As Cost Of Opioid Epidemic Rises, One City May Consider Not Reviving Addicts Who Repeatedly Overdose
With opioid painkiller and heroin use exploding to the point where police officers, firefighters, and even librarians are carrying (and using) Narcan, an emergency treatment that can revive someone who has overdosed. While the drug is saving lives, it’s not free, and one Ohio city is being asked to consider whether it has to use Narcan on people who repeatedly overdose.
The city of Middletown, OH, located between Cincinnati and Dayton, says it will likely spend $100,000 this year for Narcan. That’s ten times what it had originally budgeted for the drug.
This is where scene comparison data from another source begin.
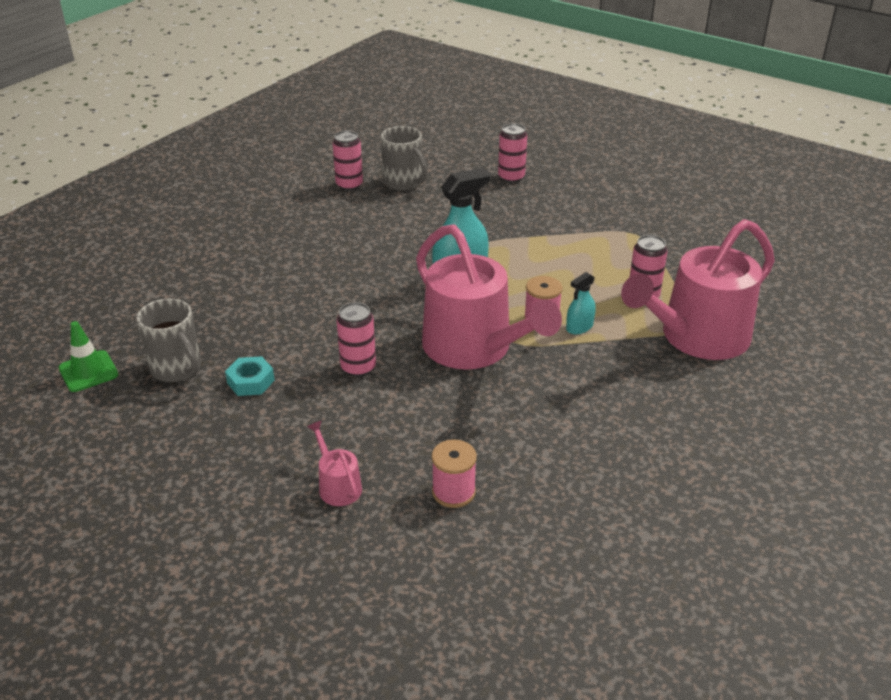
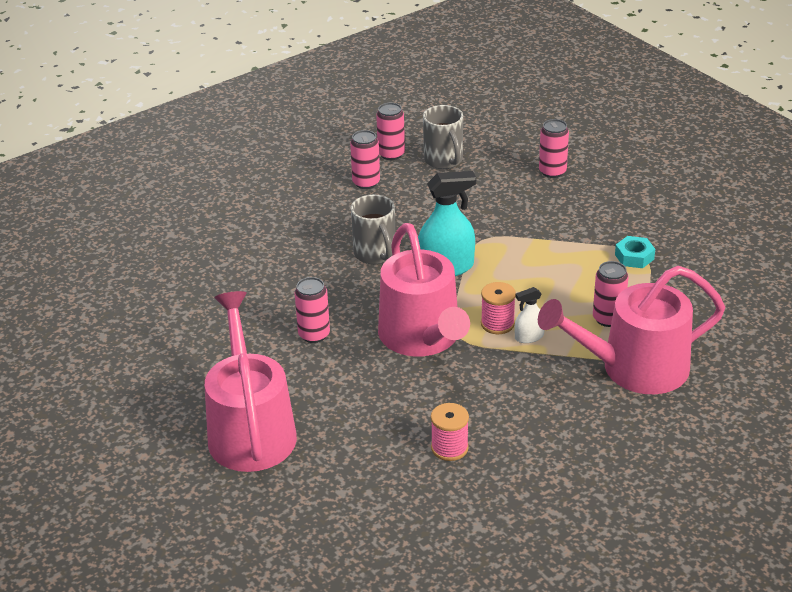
camera: 20 degrees right, 0 degrees up
(88, 371) = (96, 294): green traffic cone -> none
(177, 369) = (166, 306): grey mug -> grey mug (375, 254)
(251, 381) = (220, 329): turquoise nut -> turquoise nut (634, 257)
(337, 213) = (366, 183): none -> pink can
(337, 486) = (250, 430): pink watering can -> pink watering can, size x2.44
(453, 492) = (340, 456): pink spool -> pink spool (449, 448)
(579, 327) = (529, 337): turquoise spray bottle -> white spray bottle

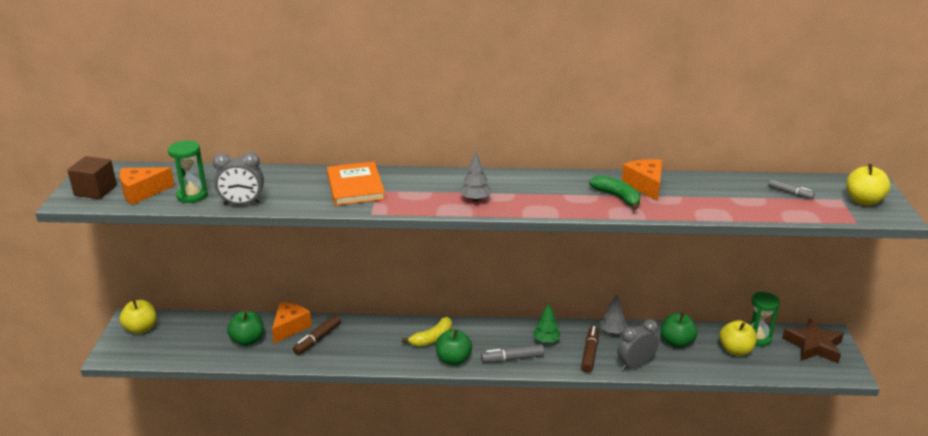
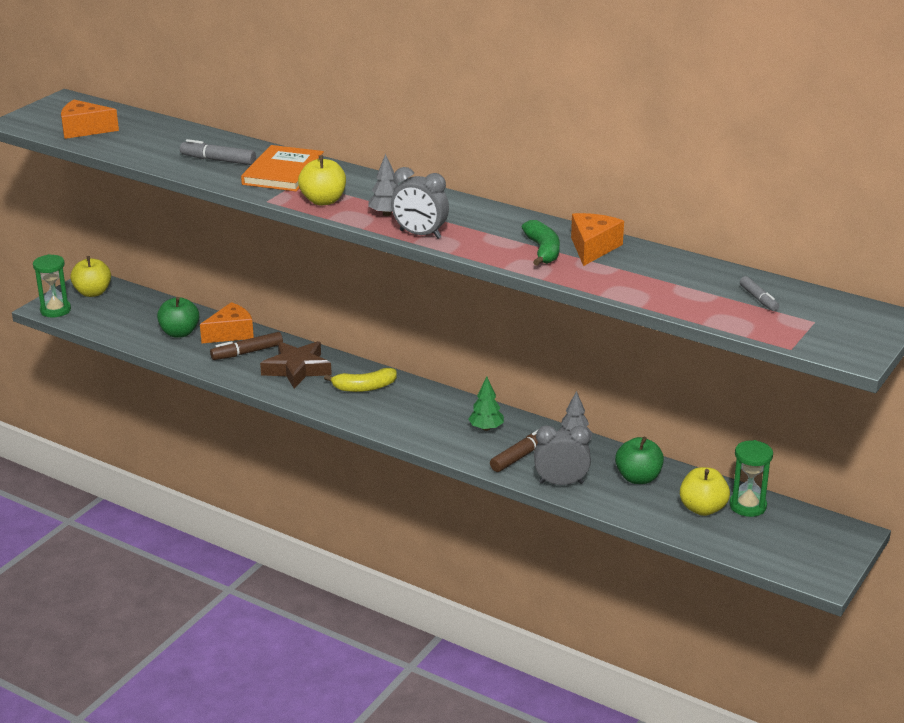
camera: 30 degrees right, 0 degrees up
(95, 190) = (47, 118): brown cube -> none
(192, 196) = (124, 143): green hourglass -> green hourglass (55, 310)
(242, 204) = (159, 161): grey clock -> grey clock (420, 234)
(453, 359) = (365, 414): green apple -> none
(512, 358) = (429, 433): grey marker -> grey marker (218, 160)
(813, 346) = (812, 537): brown star -> brown star (297, 369)
(863, 201) = (840, 331): yellow apple -> yellow apple (323, 201)

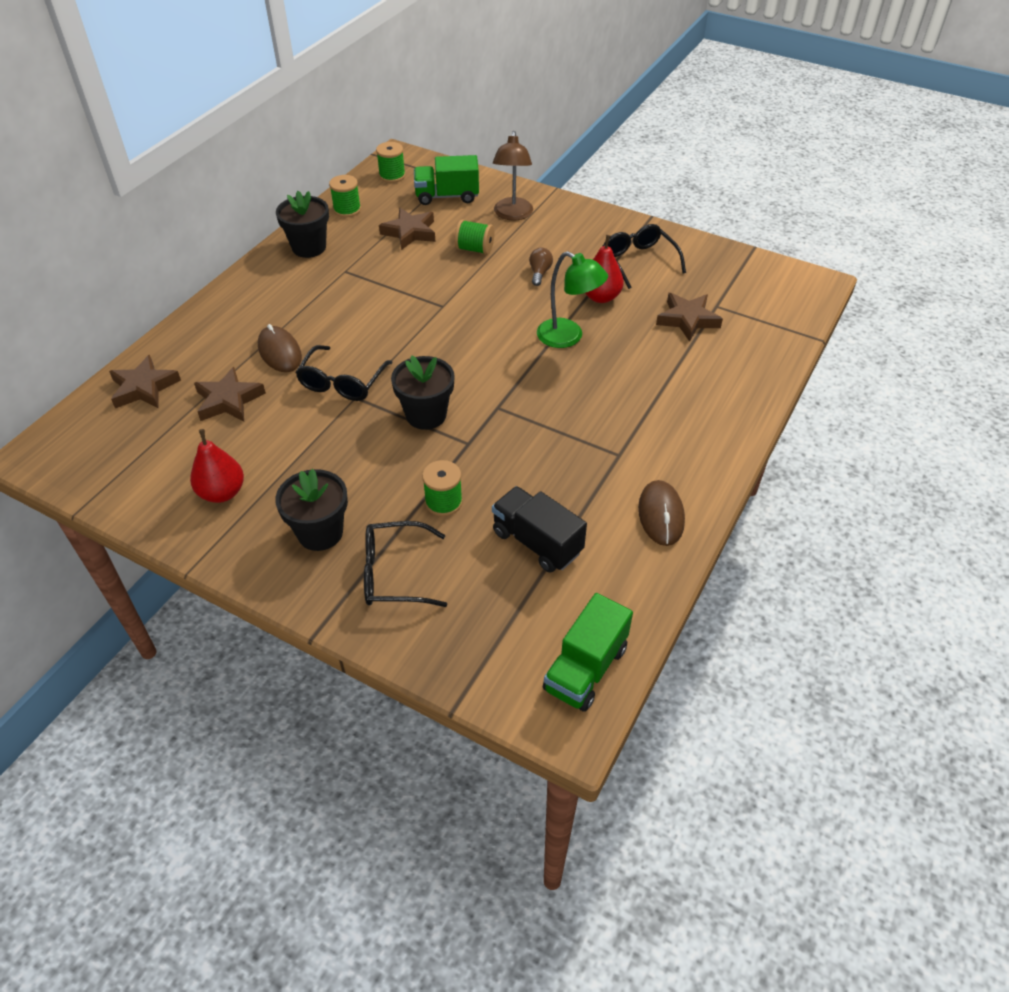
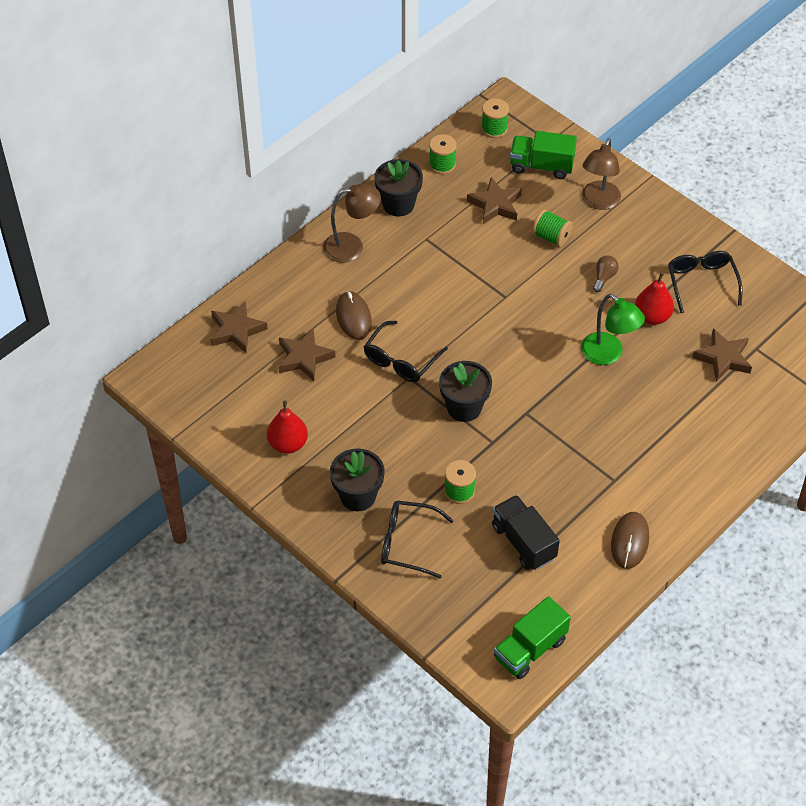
camera: 15 degrees right, 5 degrees up
(266, 290) = (352, 246): none -> brown lamp

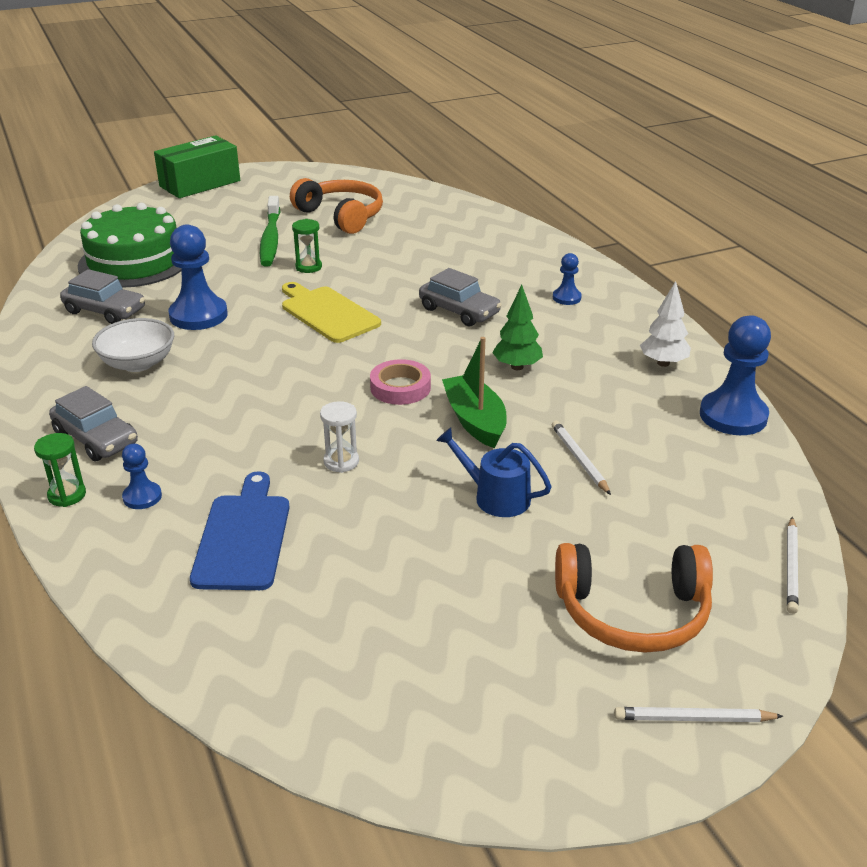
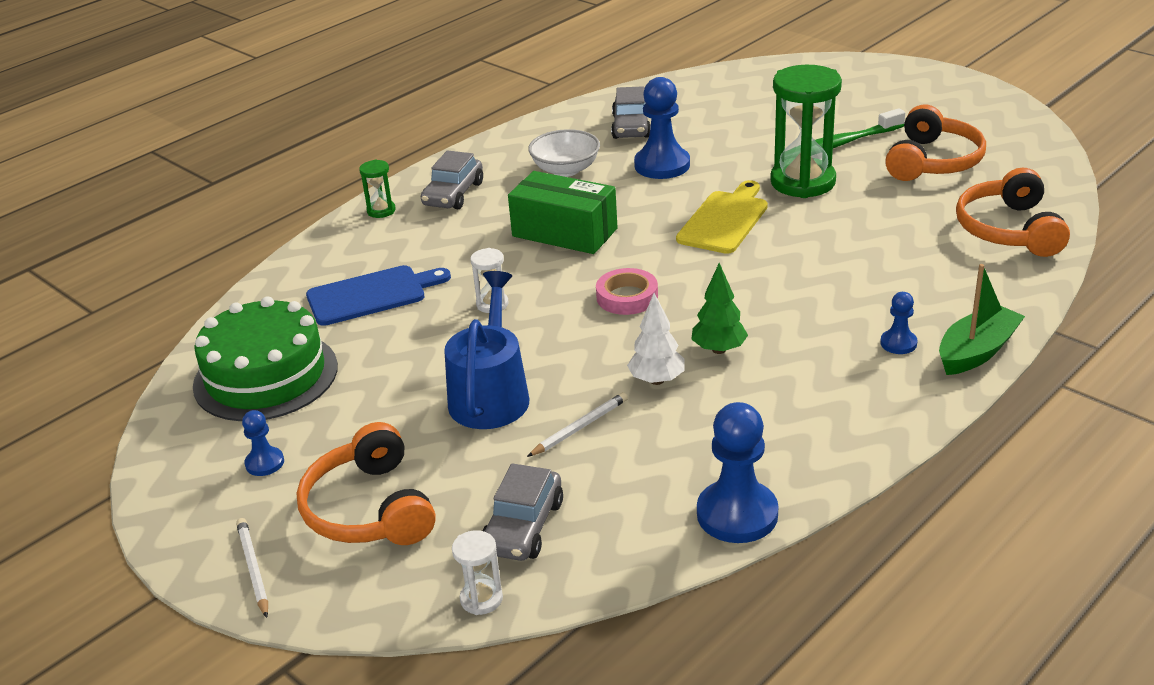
camera: 70 degrees right, 0 degrees up
(134, 261) = (724, 105): green cake -> green cake (266, 376)
(142, 497) = (395, 238): blue pawn -> blue pawn (264, 463)
(200, 183) = (910, 73): green box -> green box (564, 232)
(308, 267) = (803, 182): green hourglass -> green hourglass, size x2.23
(459, 311) = (799, 286): grey car -> grey car (523, 527)
(462, 222) = (1008, 230): none -> orange headphones
(475, 421) = (602, 352): green boat -> green boat (976, 351)
(496, 497) = (490, 395): blue watering can -> blue watering can, size x1.55
(663, 363) = (811, 442): white tree -> white tree (657, 380)
(791, 567) = (481, 599): white pencil -> white hourglass

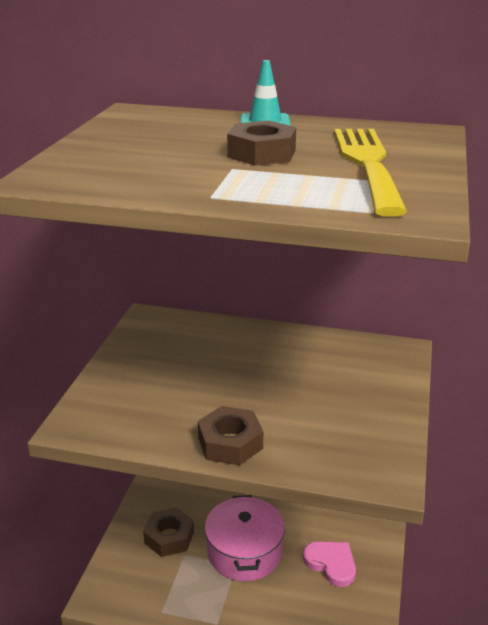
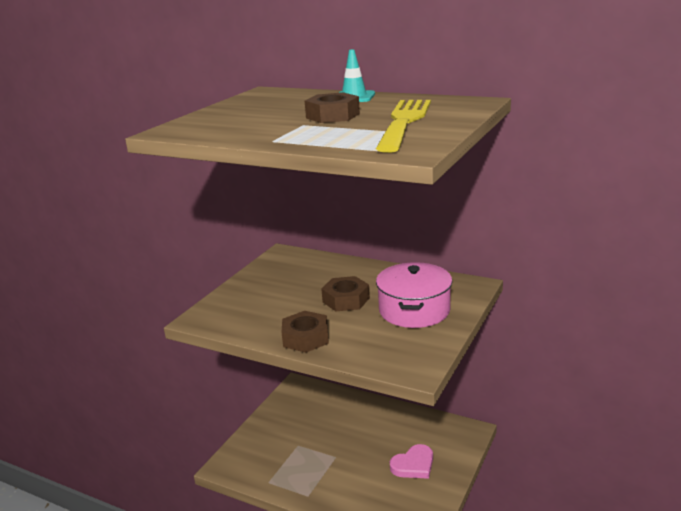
camera: 15 degrees right, 5 degrees down
(169, 537) = (290, 431): brown nut -> brown nut (346, 300)
(244, 552) = (345, 448): pink pot -> pink pot (414, 310)
(331, 564) = (413, 465): pink heart -> pink heart turned 90 degrees clockwise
The number of overdoses in Middletown during the first half of 2017 has already surpassed the total from all of 2016, notes WLWT-TV.
The Journal-News of Dayton reports that one city council member wants to know if city emergency responders have a legal requirement to use Narcan to revive every person who overdoses.
The councilman has proposed that the city consider taking a three strikes approach to treating overdose patients; that people who OD more than a few times no longer receive Narcan.
“If the dispatcher determines that the person who’s overdosed is someone who’s been part of the program for two previous overdoses and has not completed the community service and has not cooperated in the program, then we wouldn’t dispatch,” the councilman explained to WLWT.
“I want to send a message to the world that you don’t want to come to Middletown to overdose because someone might not come with Narcan and save your life,” he told the Journal-New. “We need to put a fear about overdosing in Middletown.”
He explained, according to the paper, that EMTs don’t provide cancer patients with chemotherapy or perform heart transplants on people dying of a heart attack. Of course, those aren’t apples to apples comparisons. They’re more like comparing apples to turkey.
Of course an EMT wouldn’t provide chemotherapy, as it’s not an emergency treatment. But if a cancer patient were to experience seizures or some other related medical emergency, an EMT would step in. Similarly, no EMT is going to replace your failing heart, but they will try to keep it beating until you get to a hospital.
The head of the Middletown Fire Department says his people will continue to respond to calls and provide treatment as they have sworn to do. He also expressed concern that picking and choosing who merits treatment could open up the city to liability.
The city manager says he believes that emergency responders are required to treat whatever conditions they encounter when arriving at the scene. The only way to avoid this obligation for the city would be to privatize or eliminate EMT services.